In beiden Büchern geht es um rechtswidrige Platzverweise gegen potenzielle Demonstranten, den Einsatz von verdeckten Ermittlern und Agent Provocateurs, die Käfighaltung in der Gefangenensammelstelle, den Bundeswehreinsatz im Innern, das innerhalb der polizeilichen Sonderbehörde »Kavala« aufgehobene Trennungsverbot von Landes-, Bundespolizei und Geheimdiensten und anderes Unerfreuliches mehr. Dem setzen die Autoren rechtstaatliche Grundsätze und radikaldemokratische Perspektiven entgegen.
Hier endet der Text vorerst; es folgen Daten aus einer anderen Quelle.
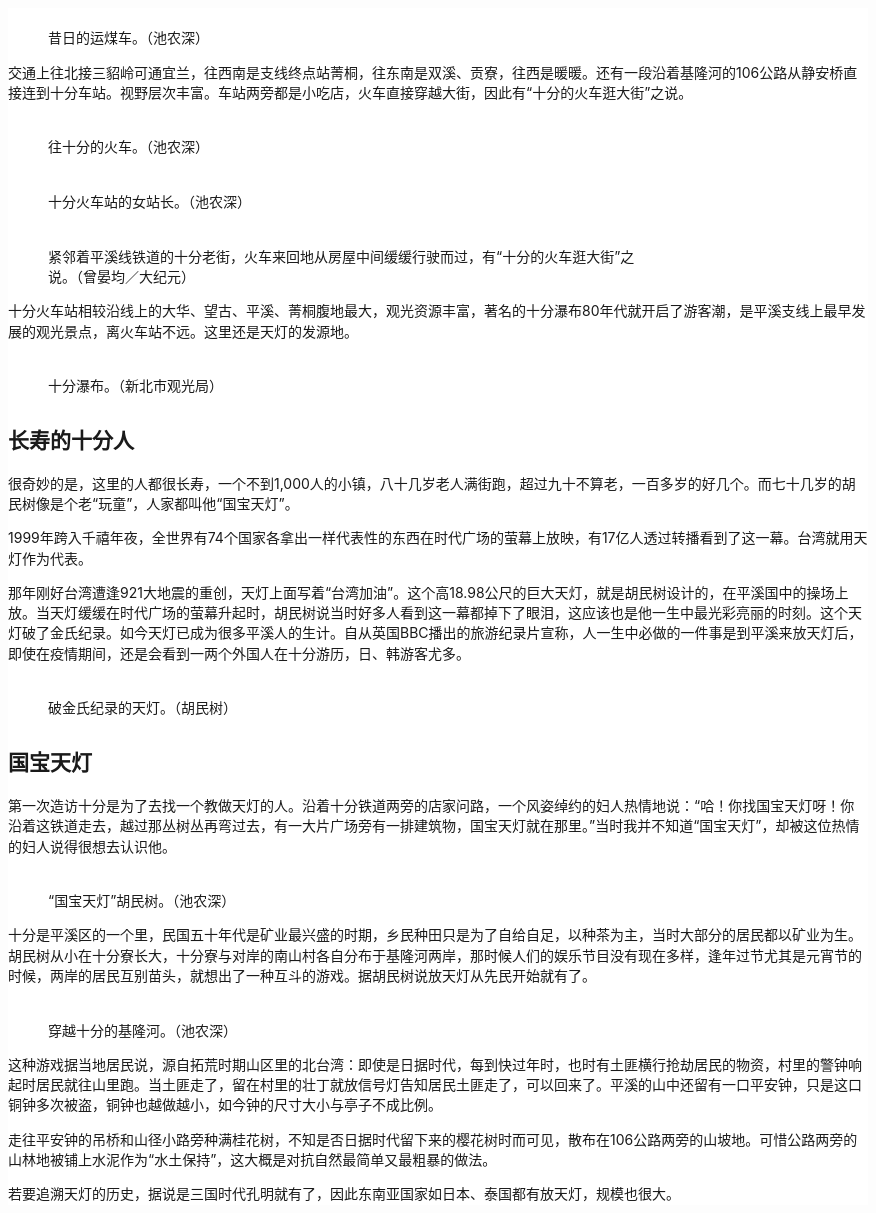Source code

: <figure id="attachment_13815697" aria-describedby="caption-attachment-13815697" style="width: 600px" class="wp-caption aligncenter"><a target="_blank" href="https://i.epochtimes.com/assets/uploads/2022/09/id13815697-871f6574b0dd591f29cca147b241b1fd.png"><img class="size-large wp-image-13815697" src="https://i.epochtimes.com/assets/uploads/2022/09/id13815697-871f6574b0dd591f29cca147b241b1fd-600x320.png" alt="" width="600" b="320" /></a><figcaption id="caption-attachment-13815697" class="wp-caption-text">昔日的运煤车。（池农深）</figcaption></figure>
<p>交通上往北接三貂岭可通宜兰，往西南是支线终点站<ahref="https://github.com/19920513/djy/blob/master/gb/tag/%E8%8F%81%E6%A1%90.md#1">菁桐</a>，往东南是双溪、贡寮，往西是暖暖。还有一段沿着基隆河的106公路从静安桥直接连到十分车站。视野层次丰富。车站两旁都是小吃店，火车直接穿越大街，因此有“十分的火车逛大街”之说。</p>
<figure id="attachment_13815686" aria-describedby="caption-attachment-13815686" style="width: 600px" class="wp-caption aligncenter"><a target="_blank" href="https://i.epochtimes.com/assets/uploads/2022/09/id13815686-fb6971d2dbf6753275201e38ff11d8c9-e1662065056286.jpg"><img class="size-large wp-image-13815686" src="https://i.epochtimes.com/assets/uploads/2022/09/id13815686-fb6971d2dbf6753275201e38ff11d8c9-600x338.jpg" alt="" width="600" b="338" /></a><figcaption id="caption-attachment-13815686" class="wp-caption-text">往十分的火车。（池农深）</figcaption></figure>
<figure id="attachment_13815692" aria-describedby="caption-attachment-13815692" style="width: 450px" class="wp-caption aligncenter"><a target="_blank" href="https://i.epochtimes.com/assets/uploads/2022/09/id13815692-1e205528a57660ce33a2335a844173b3-e1662065082711.jpg"><img class=" wp-image-13815692" src="https://i.epochtimes.com/assets/uploads/2022/09/id13815692-1e205528a57660ce33a2335a844173b3-600x800.jpg" alt="" width="450" b="600" /></a><figcaption id="caption-attachment-13815692" class="wp-caption-text">十分火车站的女站长。（池农深）</figcaption></figure>
<figure id="attachment_13815683" aria-describedby="caption-attachment-13815683" style="width: 600px" class="wp-caption aligncenter"><a target="_blank" href="https://i.epochtimes.com/assets/uploads/2022/09/id13815683-20191111-Joway-Travel-01-03-e1662065161564.jpg"><img class="size-large wp-image-13815683" src="https://i.epochtimes.com/assets/uploads/2022/09/id13815683-20191111-Joway-Travel-01-03-600x338.jpg" alt="" width="600" b="338" /></a><figcaption id="caption-attachment-13815683" class="wp-caption-text">紧邻着平溪线铁道的十分老街，火车来回地从房屋中间缓缓行驶而过，有“十分的火车逛大街”之说。（曾晏均／大纪元）</figcaption></figure>
<p>十分火车站相较沿线上的大华、望古、平溪、<ahref="https://github.com/19920513/djy/blob/master/gb/tag/%E8%8F%81%E6%A1%90.md#1">菁桐</a>腹地最大，观光资源丰富，&#33879;名的十分瀑布80年代就开启了游客潮，是平溪支线上最早发展的观光景点，离火车站不远。这里还是天灯的发源地。</p>
<figure id="attachment_13815693" aria-describedby="caption-attachment-13815693" style="width: 600px" class="wp-caption aligncenter"><a target="_blank" href="https://i.epochtimes.com/assets/uploads/2022/09/id13815693-ShiFengWaterFall_002-e1662065182937.jpg"><img class="size-large wp-image-13815693" src="https://i.epochtimes.com/assets/uploads/2022/09/id13815693-ShiFengWaterFall_002-600x400.jpg" alt="" width="600" b="400" /></a><figcaption id="caption-attachment-13815693" class="wp-caption-text">十分瀑布。（新北市观光局）</figcaption></figure>
<h2>长寿的十分人</h2>
<p>很奇妙的是，这里的人都很长寿，一个不到1,000人的小镇，八十几岁老人满街跑，超过九十不算老，一百多岁的好几个。而七十几岁的胡民树像是个老“玩童”，人家都叫他“国宝天灯”。</p>
<p>1999年跨入千禧年夜，全世界有74个国家各拿出一样代表性的东西在时代广场的萤幕上放映，有17亿人透过转播看到了这一幕。台湾就用天灯作为代表。</p>
<p>那年刚好台湾遭逢921大地震的重创，天灯上面写着“台湾加油”。这个高18.98公尺的巨大天灯，就是胡民树设计的，在平溪国中的操场上放。当天灯缓缓在时代广场的萤幕升起时，胡民树说当时好多人看到这一幕都掉下了眼泪，这应该也是他一生中最光彩亮丽的时刻。这个天灯破了金氏纪录。如今天灯已成为很多平溪人的生计。自从英国BBC播出的旅游纪录片宣称，人一生中必做的一件事是到平溪来放天灯后，即使在疫情期间，还是会看到一两个外国人在十分游历，日、韩游客尤多。</p>
<figure id="attachment_13815698" aria-describedby="caption-attachment-13815698" style="width: 450px" class="wp-caption aligncenter"><a target="_blank" href="https://i.epochtimes.com/assets/uploads/2022/09/id13815698-37471c1eb3c378f0e8157dcf68fe0d6b-e1662065212930.jpg"><img class=" wp-image-13815698" src="https://i.epochtimes.com/assets/uploads/2022/09/id13815698-37471c1eb3c378f0e8157dcf68fe0d6b-600x887.jpg" alt="" width="450" b="664" /></a><figcaption id="caption-attachment-13815698" class="wp-caption-text">破金氏纪录的天灯。（胡民树）</figcaption></figure>
<h2>国宝天灯</h2>
<p>第一次造访十分是为了去找一个教做天灯的人。沿着十分铁道两旁的店家问路，一个风姿绰约的妇人热情地说：“哈！你找国宝天灯呀！你沿着这铁道走去，越过那丛树丛再弯过去，有一大片广场旁有一排建筑物，国宝天灯就在那里。”当时我并不知道“国宝天灯”，却被这位热情的妇人说得很想去认识他。</p>
<figure id="attachment_13815684" aria-describedby="caption-attachment-13815684" style="width: 400px" class="wp-caption aligncenter"><a target="_blank" href="https://i.epochtimes.com/assets/uploads/2022/09/id13815684-content_697-110-02.jpg"><img class="size-full wp-image-13815684" src="https://i.epochtimes.com/assets/uploads/2022/09/id13815684-content_697-110-02.jpg" alt="" width="400" b="357" /></a><figcaption id="caption-attachment-13815684" class="wp-caption-text">“国宝天灯”胡民树。（池农深）</figcaption></figure>
<p>十分是平溪区的一个里，民国五十年代是矿业最兴盛的时期，乡民种田只是为了自给自足，以种茶为主，当时大部分的居民都以矿业为生。胡民树从小在十分寮长大，十分寮与对岸的南山村各自分布于基隆河两岸，那时候人们的娱乐节目没有现在多样，逢年过节尤其是元宵节的时候，两岸的居民互别苗头，就想出了一种互斗的游戏。据胡民树说放天灯从先民开始就有了。</p>
<figure id="attachment_13815687" aria-describedby="caption-attachment-13815687" style="width: 600px" class="wp-caption aligncenter"><a target="_blank" href="https://i.epochtimes.com/assets/uploads/2022/09/id13815687-22eae9d9fe0e38c5f865710e54af1ec8-e1662065132421.jpg"><img class="size-large wp-image-13815687" src="https://i.epochtimes.com/assets/uploads/2022/09/id13815687-22eae9d9fe0e38c5f865710e54af1ec8-600x401.jpg" alt="" width="600" b="401" /></a><figcaption id="caption-attachment-13815687" class="wp-caption-text">穿越十分的基隆河。（池农深）</figcaption></figure>
<p>这种游戏据当地居民说，源自拓荒时期山区里的北台湾：即使是日据时代，每到快过年时，也时有土匪横行抢劫居民的物资，村里的警钟响起时居民就往山里跑。当土匪走了，留在村里的壮丁就放信号灯告知居民土匪走了，可以回来了。平溪的山中还留有一口平安钟，只是这口铜钟多次被盗，铜钟也越做越小，如今钟的尺寸大小与亭子不成比例。</p>
<p>走往平安钟的吊桥和山径小路旁种满桂花树，不知是否日据时代留下来的樱花树时而可见，散布在106公路两旁的山坡地。可惜公路两旁的山林地被铺上水泥作为“水土保持”，这大概是对抗自然最简单又最粗暴的做法。</p>
<p>若要追溯天灯的历史，据说是三国时代孔明就有了，因此东南亚国家如日本、泰国都有放天灯，规模也很大。</p>
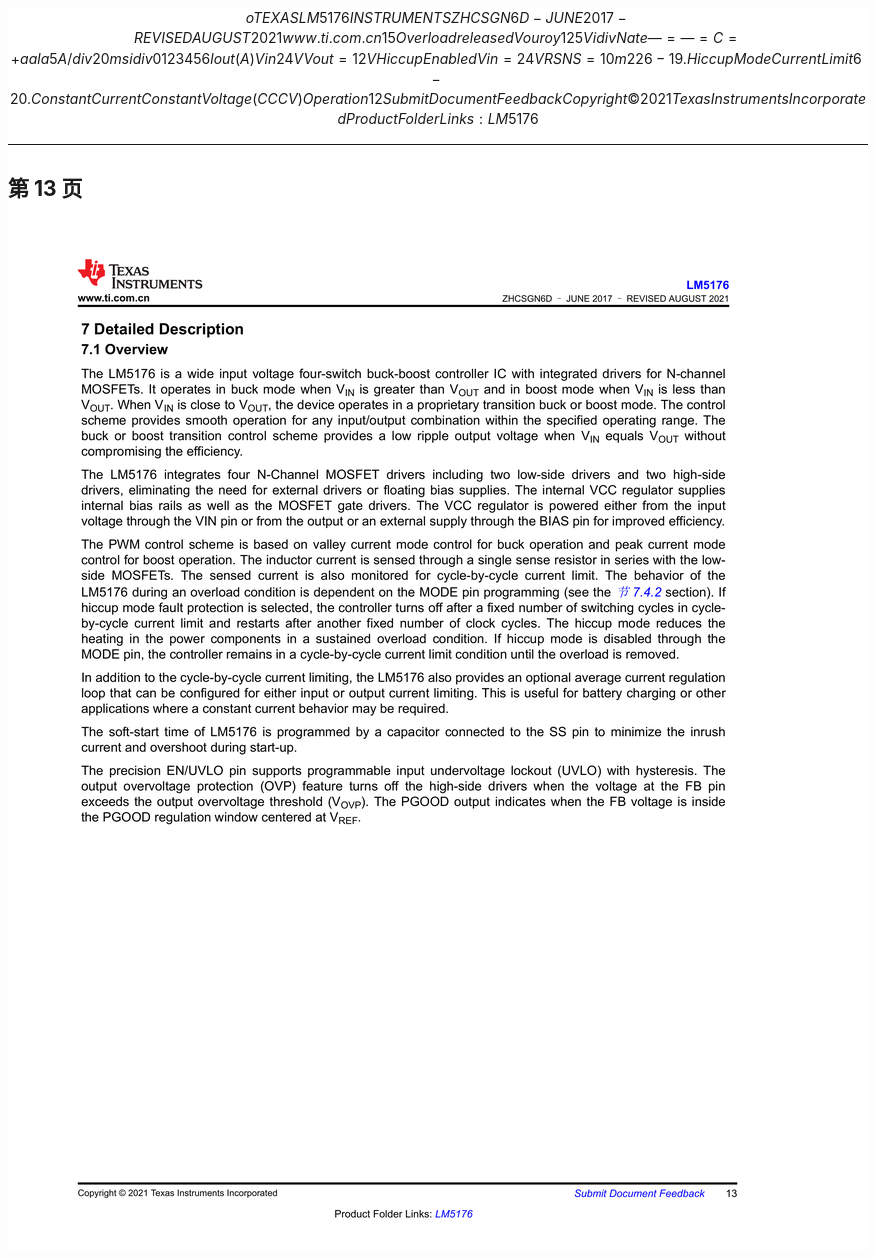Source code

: $$o TEXAS LM5176 INSTRUMENTS ZHCSGN6D - JUNE 2017 - REVISED AUGUST 2021 www.ti.com.cn 15 Overload released Vour oy 12 5 Vidiv Nate — = — = C= +a ala 5 A/div 20 msidiv 0 1 2 3 4 5 6 lout (A) Vin 24V Vout =12V Hiccup Enabled Vin =24V RSNS = 10 m2 2 6-19. Hiccup Mode Current Limit 6-20. Constant Current Constant Voltage (CCCV) Operation 12 Submit Document Feedback Copyright © 2021 Texas Instruments Incorporated Product Folder Links: LM5176$$

---

## 第 13 页

![第 13 页](lm5176_images\page_13.png)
Darüber hinaus muss es den linken Bewegungen aber um mehr gehen, »als nur auf verfassungsrechtliche Minimalia zu pochen«, wie Markus Euskirchen in seinem Beitrag für den RAV-Band betont.

Beide Veröffentlichungen zollen den G8-Gegnern Respekt, weil sie mehr Möglichkeiten des Demonstrierens nutzten als polizeilich erlaubt wurde. Letztlich haben diese mit den Blockaden am Zaun um Heiligendamm das Grundrecht auf Meinungs- und Versammlungsfreiheit verteidigt. Die politischen Inhalte der Demonstrationen finden in den Büchern jedoch nur am Rande Erwähnung. Hier wären die Aktivisten selbst gefragt, diese Lücke mit einer eigenen Publikation zu schließen.

RAV/Legal Team (Hg.): FeindbildDemonstrant. 176 S., 10 Euro, ISBN 978-3-935936-68-2.

Komitee für Grundrechte und Demokratie (Hg.): Gewaltbereite Politik und der G8-Gipfel. 192 S.,10 Euro, ISBN 978-3-88906-125-6.